I think being single at any age has its struggles for sure, but it also has its incredible benefits. On the one hand, it can make you feel othered because [being in a couple] is simply the predominant story in our world, but it can also be exhilarating. It can feel liberating. Do you know? I obviously am in a relationship right now, but I’m not married and I have been independent in my life and in my family and in my home now for almost two years. It’s pretty wonderful to wake up in the morning and know that it’s no one else’s responsibility to take care of me except me. Because guess what? I can trust me. And I am good at it. I am good at taking care of me. I am good at taking care of my people. Therapy helped me to see that.
I decide how I want my bedroom to look. I decide how to balance my budget. I decide how I want to show up in the world. I decide how I want to spend my time, how I want to spend my money, how I want to spend my future. Of course, we can do these things as part of a couple, but these are the gifts that being single and a ton of therapy has taught me. I don’t know if I would’ve learned it otherwise.
Here’s the thing. You and I are worthy to enjoy life to the fullest right now, right where we are. We don’t have to wait to be partnered to feel complete. We don’t have to wait to be partnered to take a vacation to a place we’ve always wanted to visit, to buy a really good set of sheets. We can do all those things for ourselves with or without a partner.
And so my guest today feels the same way and she’s kind of on a mission to help single people everywhere recognize it too. I loved this conversation. I went over time with her because she’s so interesting and hearing her talk was so liberating and so empowering and encouraging. Anybody right now who finds themselves single in their life by choice or not, or you love somebody who is, you’re going to really love this episode.
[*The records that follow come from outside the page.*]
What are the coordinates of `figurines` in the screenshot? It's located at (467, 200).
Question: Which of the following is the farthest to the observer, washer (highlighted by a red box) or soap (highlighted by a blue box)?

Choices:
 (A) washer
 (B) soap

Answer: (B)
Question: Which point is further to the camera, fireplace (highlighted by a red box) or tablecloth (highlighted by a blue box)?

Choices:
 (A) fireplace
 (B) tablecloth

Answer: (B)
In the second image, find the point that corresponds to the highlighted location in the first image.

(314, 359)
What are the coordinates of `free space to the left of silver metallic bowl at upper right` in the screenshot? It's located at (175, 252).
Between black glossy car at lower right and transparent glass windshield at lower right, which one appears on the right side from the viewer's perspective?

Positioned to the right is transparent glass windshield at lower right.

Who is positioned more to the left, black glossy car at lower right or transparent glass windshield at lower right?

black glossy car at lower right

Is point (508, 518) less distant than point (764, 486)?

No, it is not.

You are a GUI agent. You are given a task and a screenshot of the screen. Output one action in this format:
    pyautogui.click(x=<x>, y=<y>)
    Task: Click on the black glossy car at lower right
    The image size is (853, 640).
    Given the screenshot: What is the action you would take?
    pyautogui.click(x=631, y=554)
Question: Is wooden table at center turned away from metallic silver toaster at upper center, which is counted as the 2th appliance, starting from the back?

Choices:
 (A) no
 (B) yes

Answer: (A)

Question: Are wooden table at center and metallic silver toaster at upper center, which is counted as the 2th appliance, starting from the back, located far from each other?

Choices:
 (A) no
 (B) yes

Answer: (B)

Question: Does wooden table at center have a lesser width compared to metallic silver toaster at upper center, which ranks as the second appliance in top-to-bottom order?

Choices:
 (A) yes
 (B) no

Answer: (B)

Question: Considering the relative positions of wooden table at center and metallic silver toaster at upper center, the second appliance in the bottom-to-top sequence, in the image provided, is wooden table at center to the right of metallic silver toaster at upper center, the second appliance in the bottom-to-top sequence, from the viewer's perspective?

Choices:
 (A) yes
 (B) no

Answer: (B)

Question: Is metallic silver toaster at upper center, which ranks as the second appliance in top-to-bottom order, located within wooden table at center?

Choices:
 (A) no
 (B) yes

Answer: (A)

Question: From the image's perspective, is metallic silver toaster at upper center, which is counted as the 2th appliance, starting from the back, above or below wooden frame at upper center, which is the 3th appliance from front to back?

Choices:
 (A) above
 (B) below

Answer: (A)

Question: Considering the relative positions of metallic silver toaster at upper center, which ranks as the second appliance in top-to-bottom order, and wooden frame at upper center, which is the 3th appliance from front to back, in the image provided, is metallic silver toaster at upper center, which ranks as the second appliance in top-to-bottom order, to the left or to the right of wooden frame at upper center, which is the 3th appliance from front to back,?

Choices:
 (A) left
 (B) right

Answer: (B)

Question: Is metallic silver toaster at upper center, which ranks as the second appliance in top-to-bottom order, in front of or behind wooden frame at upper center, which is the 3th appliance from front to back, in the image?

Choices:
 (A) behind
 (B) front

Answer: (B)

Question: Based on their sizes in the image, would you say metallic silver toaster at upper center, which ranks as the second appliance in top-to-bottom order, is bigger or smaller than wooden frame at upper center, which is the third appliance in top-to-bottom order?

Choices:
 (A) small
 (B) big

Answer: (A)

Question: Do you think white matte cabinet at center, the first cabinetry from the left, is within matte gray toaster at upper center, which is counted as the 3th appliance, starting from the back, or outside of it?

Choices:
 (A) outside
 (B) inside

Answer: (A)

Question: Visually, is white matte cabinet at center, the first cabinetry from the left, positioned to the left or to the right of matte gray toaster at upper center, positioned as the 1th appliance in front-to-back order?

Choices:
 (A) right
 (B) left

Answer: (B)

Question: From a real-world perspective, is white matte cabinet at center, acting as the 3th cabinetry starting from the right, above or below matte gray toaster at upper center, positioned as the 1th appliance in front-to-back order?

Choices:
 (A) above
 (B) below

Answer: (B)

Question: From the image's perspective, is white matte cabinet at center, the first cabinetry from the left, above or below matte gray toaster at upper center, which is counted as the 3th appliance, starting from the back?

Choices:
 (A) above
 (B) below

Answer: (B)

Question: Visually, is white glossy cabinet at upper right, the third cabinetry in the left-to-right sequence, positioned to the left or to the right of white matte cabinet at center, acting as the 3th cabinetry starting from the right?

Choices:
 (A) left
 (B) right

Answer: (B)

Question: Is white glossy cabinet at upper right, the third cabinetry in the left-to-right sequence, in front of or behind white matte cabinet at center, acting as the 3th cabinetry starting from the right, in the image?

Shani Silver is my guest today. She’s a writer. She’s a content creator who lives in New Orleans. She’s the host of A Single Serving podcast. And she’s written a book called A Single Revolution: Don’t Look for a Match, Light One. And it is so good, you guys. Her TikTok is a treasure. You’ll want to follow her over there for sure because you will laugh, you will nod your head, you will not be able to stop watching until you get to her last video.
I think what I love about Shani is that she gets it. Like she really gets it and I’m not going to steal away from our interview because she really talks about this. But she knows the shame that people steer toward others because of their relationship status. And even like this, as she calls it, a fruitless frantic search for a partner for a decade, which just made her sad and exhausted and lonely. So she helps people see, “Hey, you know what? This is not a prerequisite for a beautiful big full life. You can flourish no matter your season, no matter your relational status.”
She’s not a blanket advocate, by the way, in case you think she is, for staying single forever. Those are not the binary choices guys. She is an advocate for helping single women feel whole and good and liberated and safe and secure while they’re single, regardless if they chose to be there or not.
And regardless if they ultimately find themselves in a relationship or partnered or even married–because you’re a full person right now just as you are. You’re a full person when you are a single person. You are a full person when you are in a couple. I’m grateful to have learned this in my life, in my 40s. So grateful to have learned this. And even though I am in a relationship right now, I got to walk into it whole and complete and that has made all the difference. I think you’re going to love this conversation. I promise you, this is a liberating, empowering conversation and you are going to absolutely love my guest today, the very lovely dynamic, wonderful, Shani Silver.